While a student at De Anza College and San Jose State University, she performed with San Jose Community Opera Theatre. Marlowe credits much of her interpretative and performing style to five years of intense study with legendary vocal coach Judy Davis, whose A-list of former students included Frank Sinatra, Barbara Streisand, and Janice Joplin.

Marlowe has embraced a lifelong love for big band and swing music. She has appeared at festivals on both East and West coasts with the Los Angeles-based “Avalon Cats” swing band. Marlowe has also been a featured singer with South Bay Swing Band, a 17-piece traditional big band working California’s Bay Area and Central Coast.
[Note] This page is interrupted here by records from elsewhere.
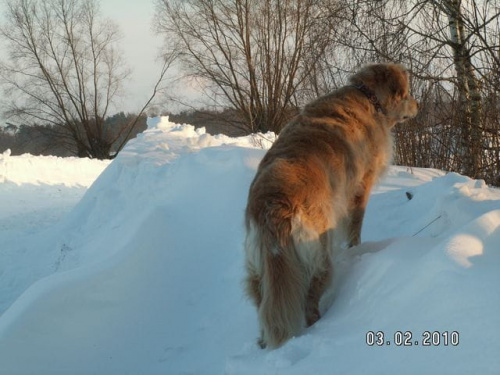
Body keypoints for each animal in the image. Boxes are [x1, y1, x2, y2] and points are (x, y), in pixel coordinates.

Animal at [242, 62, 418, 350]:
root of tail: (274, 202)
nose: (418, 104)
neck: (368, 97)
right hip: (319, 255)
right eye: (407, 93)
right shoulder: (361, 187)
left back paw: (263, 341)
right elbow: (356, 226)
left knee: (263, 307)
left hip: (259, 270)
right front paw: (357, 249)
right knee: (310, 301)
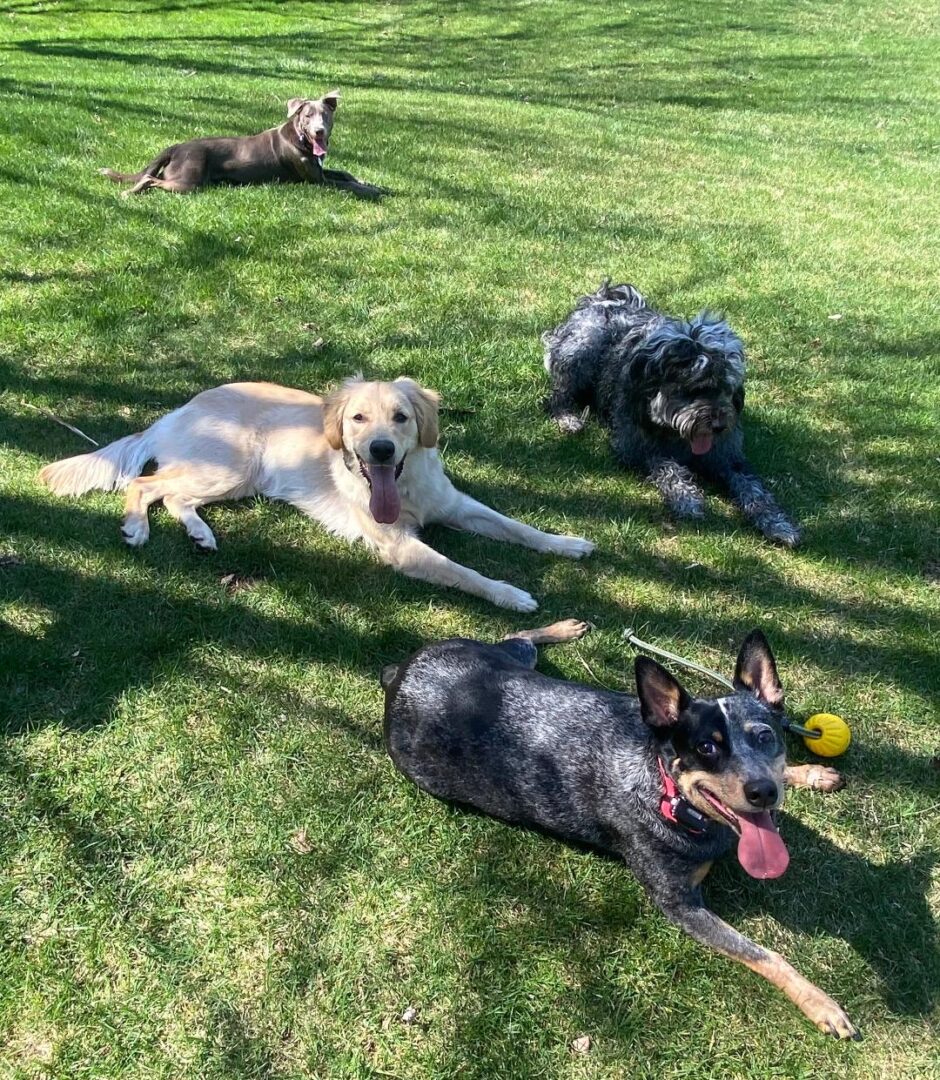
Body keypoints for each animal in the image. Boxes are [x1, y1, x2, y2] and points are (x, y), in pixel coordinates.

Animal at [40, 378, 596, 617]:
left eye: (401, 418)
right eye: (358, 418)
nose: (380, 448)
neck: (403, 486)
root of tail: (180, 408)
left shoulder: (456, 506)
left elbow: (518, 527)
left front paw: (566, 544)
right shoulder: (400, 546)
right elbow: (464, 572)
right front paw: (511, 594)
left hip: (239, 479)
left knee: (176, 497)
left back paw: (200, 534)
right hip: (231, 466)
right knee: (147, 484)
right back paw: (137, 527)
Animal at [99, 90, 386, 198]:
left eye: (325, 115)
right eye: (307, 116)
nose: (319, 132)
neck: (301, 138)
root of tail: (177, 146)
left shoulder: (321, 170)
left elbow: (346, 173)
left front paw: (369, 182)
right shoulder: (318, 182)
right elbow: (346, 184)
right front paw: (373, 190)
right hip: (188, 182)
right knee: (150, 179)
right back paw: (131, 192)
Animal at [384, 617, 860, 1036]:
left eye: (764, 736)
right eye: (706, 748)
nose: (763, 791)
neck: (663, 784)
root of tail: (398, 675)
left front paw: (808, 773)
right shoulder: (680, 905)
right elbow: (768, 955)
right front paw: (821, 1004)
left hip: (521, 661)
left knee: (519, 636)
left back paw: (564, 627)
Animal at [544, 280, 803, 544]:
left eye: (726, 387)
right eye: (695, 389)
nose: (718, 426)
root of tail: (606, 298)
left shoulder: (728, 456)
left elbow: (754, 489)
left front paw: (777, 523)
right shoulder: (635, 448)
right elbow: (668, 466)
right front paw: (686, 497)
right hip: (584, 346)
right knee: (558, 395)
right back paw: (567, 418)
She recorded a CD titled “Uptown Stomp” with them.

Creative curiosity has led Marlowe to explore the realm of jazz, improvisation, arranging and composition with studies at the California Jazz Conservatory in Berkeley.  She has taken master classes with renowned vocalists/educators Kitty Margolis, Rhiannon, Bobbe Norris, Laurie Antonioli and Theo Bleckmann and celebrated producer/arranger Frank Martin.

Marlowe released her debut jazz CD “True Blue” in July 2012, co-producing with acclaimed pianist Larry Dunlap who crafted sumptuous arrangements and directed Bay Area A-list musicians on the CD to complement a songstress whose adventurous life embodies the art of reinvention, while her songs honor the integrity and deep legacy of the Great American songbook. Marlowe appeared at San Jose Jazz Summer Festival in August 2012 in a release concert.

“I moved on to doing professional (singing) work probably a little later than most people because I was working full time at the same time,” she said. “I was working in aerospace as a day job. Singers usually have to have a day job.”

She enjoys exploring improvisation because it opens up opportunities to discover interesting new directions where the music might move the performer.

“When you sing classically, you’re pretty much singing whatever is on the page,” she said. “And as you develop more improvisational skills, you’re working in a structure but you’re exploring creatively outside of what is written — and I love that.”

She encourages families who have never attended a symphonic concert to attend the South Valley Symphony’s opening season concert because it is a fun introduction to hear live music they’ll be familiar with from the film industry.

“I just think it’s going to be fun. I think people have an image when they hear orchestra and symphony — those words — that it’s going to be stuffy or something they’re not going to understand,” Marlowe said.

“Surprisingly, when I’ve done gigs and there happens to be young people at the venue which are family friendly, the kids are usually fascinated because they’re hearing things and their brains and their ears are taking this in as something new,” she said. “It’s not just the rap or the hip-hop that they’re hearing all the time as a backdrop to their lives. Any time that you hand them something like that, young people are usually pretty fascinated.”

SVS music director and conductor Anthony Quartuccio is excited to create an amazing experience for the audience with Marlowe’s solo performance at the October concert.

“She just brings so much star quality to the stage,” he said. “I’ve just got to say, people are going to be truly entertained by her impressive singing voice and fun way of interacting with the audience and the musicians. Sandra is truly a treat I encourage people who enjoy good music to experience.”

Marlowe looks forward to returning to the South Valley and joining up with her friends here, many who are buying tickets for the concert, she said.

“The South Valley Symphony is a wonderful organization and the fact they’ve been around for 45 years is quite a testament to survival and really trying to promote arts in the community,” she said. “I’m really honored that they invited me to do this show.”